Now, 13 years later, that day has come.

“This is the beginning of the road to a transplant,” said Becky.

The Burrier family now waits for Chris to be officially put on the adult liver transplant list. While the family completes the last bit of paperwork needed, they make their way through a complicated world where worse is better when it comes to receiving a life-saving surgery. The worse Chris feels, and the more complications he encounters, the better his score, which determines his place on the list.

The wait begins

In the meantime, Becky Burrier has become her child’s champion.

“You can get a little crazy, and I did. I’ve gotten better as I’ve gotten older, but those first few years were a little crazy,” she said. “I had a notebook for the first seven or eight years where I took his temperature at the same time every day. I look at it now and think the doctors must have thought I was a maniac.”

A raised temperature, however, can often indicate something is not right for Chris. The family is careful not to expose him to more germs than necessary, and they always get their flu shots and other immunizations on time. He is considered immune compromised, and even minor infections hit him hard.

Still, normal was always the goal. While in elementary school, Chris felt better and ran cross country and played basketball. He learned how to ride a bike without training wheels, something that was potentially dangerous because his body is slow to heal from bruises.

“The doctor said we had to let him be a child. I remember asking the doctor if it was okay to let him go to a sleepover,” said Becky, with a disbelieving laugh. “If we were in the hospital on a school day, we still did homework. If he was in pain it didn’t justify bad behavior and you have to still use your manners.
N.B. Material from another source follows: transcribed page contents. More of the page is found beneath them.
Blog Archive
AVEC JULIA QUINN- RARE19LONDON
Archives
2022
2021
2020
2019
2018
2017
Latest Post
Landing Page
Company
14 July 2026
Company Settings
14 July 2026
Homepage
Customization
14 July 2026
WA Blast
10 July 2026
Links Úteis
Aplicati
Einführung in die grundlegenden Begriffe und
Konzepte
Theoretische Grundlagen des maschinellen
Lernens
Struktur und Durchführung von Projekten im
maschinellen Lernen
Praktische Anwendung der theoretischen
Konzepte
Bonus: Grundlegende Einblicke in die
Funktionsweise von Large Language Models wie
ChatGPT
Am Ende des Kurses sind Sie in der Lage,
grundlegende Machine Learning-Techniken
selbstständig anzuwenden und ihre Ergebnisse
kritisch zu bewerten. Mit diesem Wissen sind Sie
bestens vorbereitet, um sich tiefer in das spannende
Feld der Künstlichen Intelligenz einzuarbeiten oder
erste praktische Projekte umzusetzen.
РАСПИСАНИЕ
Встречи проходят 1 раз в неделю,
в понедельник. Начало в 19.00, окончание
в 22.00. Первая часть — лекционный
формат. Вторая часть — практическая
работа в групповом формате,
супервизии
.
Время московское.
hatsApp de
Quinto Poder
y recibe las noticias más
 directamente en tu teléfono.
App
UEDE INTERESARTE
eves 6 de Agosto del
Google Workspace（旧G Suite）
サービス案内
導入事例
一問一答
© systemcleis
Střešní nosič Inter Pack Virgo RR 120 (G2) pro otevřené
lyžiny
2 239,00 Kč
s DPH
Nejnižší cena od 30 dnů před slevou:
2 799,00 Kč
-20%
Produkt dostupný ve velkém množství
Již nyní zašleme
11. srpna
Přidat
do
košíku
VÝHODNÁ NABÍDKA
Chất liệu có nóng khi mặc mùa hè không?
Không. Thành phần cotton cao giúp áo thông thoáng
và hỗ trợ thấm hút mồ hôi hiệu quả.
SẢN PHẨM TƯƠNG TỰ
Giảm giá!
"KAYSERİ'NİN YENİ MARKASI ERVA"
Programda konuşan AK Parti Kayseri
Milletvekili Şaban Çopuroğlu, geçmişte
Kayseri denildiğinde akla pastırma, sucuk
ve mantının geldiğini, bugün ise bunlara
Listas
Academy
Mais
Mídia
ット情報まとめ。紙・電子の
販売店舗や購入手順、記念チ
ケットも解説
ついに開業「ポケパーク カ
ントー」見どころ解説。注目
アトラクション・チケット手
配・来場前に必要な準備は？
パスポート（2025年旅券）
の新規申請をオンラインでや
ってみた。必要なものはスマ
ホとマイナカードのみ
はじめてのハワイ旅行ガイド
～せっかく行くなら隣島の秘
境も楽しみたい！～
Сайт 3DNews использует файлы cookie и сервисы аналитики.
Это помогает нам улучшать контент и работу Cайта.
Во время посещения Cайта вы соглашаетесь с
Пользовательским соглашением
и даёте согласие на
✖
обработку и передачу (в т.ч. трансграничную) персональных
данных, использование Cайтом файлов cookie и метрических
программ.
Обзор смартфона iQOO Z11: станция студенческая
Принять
You have to maintain your expectations.”

Eventually, he had to stop basketball and cross country. After missing a lot of school – 37 days alone in 5th grade – he is now enrolled in an online charter school. The dozens of procedures and countless blood draws over the years created anxiety issues that he sees a counselor for.

Everyone is affected

Chris bears the brunt of his illness – he suffers from jaundice, an enlarged spleen, portal hypertension and chronic fatigue. But it also affects the rest of his family, including his sister Sydney, age 11, who is also enrolled in an online charter school.

“We’ve always tried really hard to make time for Sydney. She gets left behind a lot for doctor appointments,” said Becky. “Even if I was tired, if she had a volleyball game I went. You just get up and go.
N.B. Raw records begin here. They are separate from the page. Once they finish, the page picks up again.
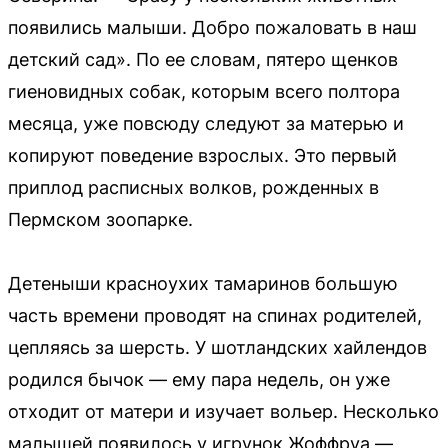
появились малыши. Добро пожаловать в наш
детский сад». По ее словам, пятеро щенков
гиеновидных собак, которым всего полтора
месяца, уже повсюду следуют за матерью и
копируют поведение взрослых. Это первый
приплод расписных волков, рожденных в
Пермском зоопарке.
Детеныши красноухих тамаринов большую
часть времени проводят на спинах родителей,
цепляясь за шерсть. У шотландских хайлендов
родился бычок — ему пара недель, он уже
отходит от матери и изучает вольер. Несколько
малышей появилось у игрунок Жоффруа —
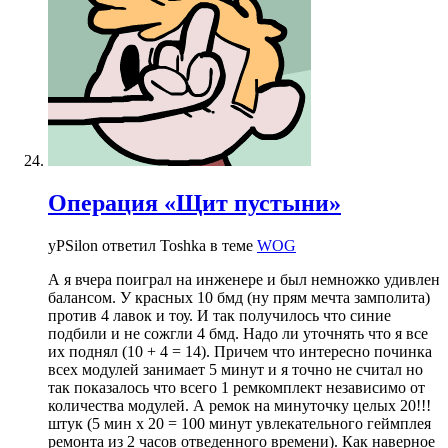
Операция «Щит пустыни»
yPSilon ответил Toshka в теме
WOG
А я вчера поиграл на инженере и был немножко удивлен
балансом. У красных 10 бмд (ну прям мечта замполита)
против 4 лавок и тоу. И так получилось что синие
подбили и не сожгли 4 бмд. Надо ли уточнять что я все
их поднял (10 + 4 = 14). Причем что интересно починка
всех модулей занимает 5 минут и я точно не считал но
так показалось что всего 1 ремкомплект независимо от
количества модулей. А ремок на минуточку целых 20!!!
штук (5 мин х 20 = 100 минут увлекательного геймплея
ремонта из 2 часов отведенного времени). Как наверное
“It’s hard to manage, and we’re definitely not perfect at it,” she added. “That’s part of the reason we kept her in the online charter school – we can have more day to day contact with her, and she has the freedom to come and stay with us when we do get the transplant.”
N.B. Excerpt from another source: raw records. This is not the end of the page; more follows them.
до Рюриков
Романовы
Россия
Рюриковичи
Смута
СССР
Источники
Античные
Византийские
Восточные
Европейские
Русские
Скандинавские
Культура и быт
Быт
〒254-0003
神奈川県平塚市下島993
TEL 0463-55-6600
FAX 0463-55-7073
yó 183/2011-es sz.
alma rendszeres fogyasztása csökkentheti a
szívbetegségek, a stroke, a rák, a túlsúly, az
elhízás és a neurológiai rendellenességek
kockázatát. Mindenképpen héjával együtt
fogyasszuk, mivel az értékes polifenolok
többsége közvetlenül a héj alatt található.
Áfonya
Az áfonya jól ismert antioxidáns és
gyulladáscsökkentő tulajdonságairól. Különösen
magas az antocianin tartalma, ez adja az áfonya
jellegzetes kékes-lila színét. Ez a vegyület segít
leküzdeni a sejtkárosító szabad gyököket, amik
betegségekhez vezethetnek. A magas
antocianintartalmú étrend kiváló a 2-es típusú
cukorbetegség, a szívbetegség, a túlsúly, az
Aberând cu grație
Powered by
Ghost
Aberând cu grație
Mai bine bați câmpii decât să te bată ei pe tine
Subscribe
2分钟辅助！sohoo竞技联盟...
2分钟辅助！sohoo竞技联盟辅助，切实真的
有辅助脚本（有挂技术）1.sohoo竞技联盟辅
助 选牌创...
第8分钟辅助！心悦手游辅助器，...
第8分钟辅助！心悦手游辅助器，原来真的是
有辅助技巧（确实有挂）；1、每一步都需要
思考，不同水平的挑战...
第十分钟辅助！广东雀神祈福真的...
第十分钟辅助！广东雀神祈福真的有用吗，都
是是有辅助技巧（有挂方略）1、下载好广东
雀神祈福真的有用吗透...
The transplant itself will challenge the family. Even with insurance, it is expected to cost at least $40,000 out of pocket to cover hotel and travel, some doctor bills and some medications. When the call comes they will have to be at the Cleveland Clinic within three hours – and the Clinic will send an airplane if necessary.

It could take nearly a year to get the call. Chris can expect to stay in the hospital for up to 10 days. He and his mother must stay in Cleveland for at least the first month for daily checkups in the transplant clinic. It could be up to three months before they can come home. And he will be on anti-rejection medications every 12 hours for the rest of his life.

Various local fundraisers have been held to help with transplant costs. The family also has a donation site set up through the Children’s Organ Transplant Association, which administers a fund for transplant families.

For more information, visit or email fundraising chairman Kurt Heminger at

Even after all this, his new liver will only last about 12 years before he needs another transplant.

“His transplant is not a cure,” said Becky. “It’s a chance – a chance at life that he doesn’t have now.”